Key early drivers of their value have been either drug development partnerships or the discovery of drug candidates they are taking to the clinics on their own.

New supercomputer

In today’s announcement, Algorae detailed that it will now be run on ‘Gadi’, the most powerful supercomputer in the Southern Hemisphere.

Gadi is operated by National Computational Infrastructure Australia and has previously been used for climate modelling and natural disaster prediction.

Gadi – which means ‘to search for’ in the language of the Ngunnawal people – contains more than 250,000 central processing unit cores, 930 Terabytes of memory and 640 Nvidia graphics processing units.

The supercomputer has peak operational capacity exceeding 10 petaflops, or 10 quadrillion floating-point operations per second, that the company says will provide significant computational leverage to facilitate the AI interrogation of the scientific and medical information within the AlgoraeOS database once completed.

The build-out advances

Data acquisition and customisation is currently underway across the company’s four pillars of information: drug data, cellular data, chemistry and biological data.

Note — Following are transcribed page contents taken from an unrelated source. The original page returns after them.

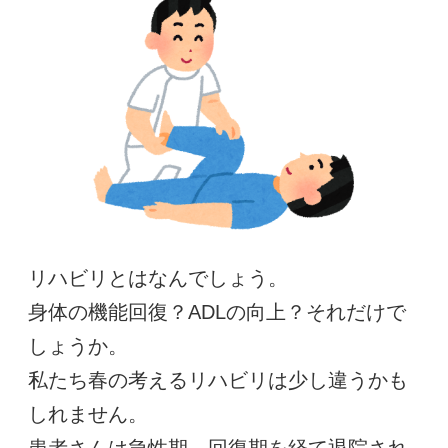
リハビリとはなんでしょう。
身体の機能回復？ADLの向上？それだけで
しょうか。
私たち春の考えるリハビリは少し違うかも
しれません。
患者さんは急性期→回復期を経て退院され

The data will cover scientific and medical fields including drug chemical structure, drug target interactions, gene expression and drug perturbation.

Algorae stated today that data modules will be added to its database progressively and the AI platform will be refined in future versions over a period of at least three years to improve its predictive capabilities.

Apart from project leader and AI expert associate professor Fatemeh Vafaee, the company has previously appointed three full-time development staff to the AIgoraeOS research team.

Algorae intends to add a fourth full-time member to the AI team and is currently interviewing candidates with sophisticated pharmacology experience.

Funding for the team is partly provided by a 3-year Commonwealth Scientific and Industrial Research Organisation grant that Algorae was successfully able to procure in October 2023.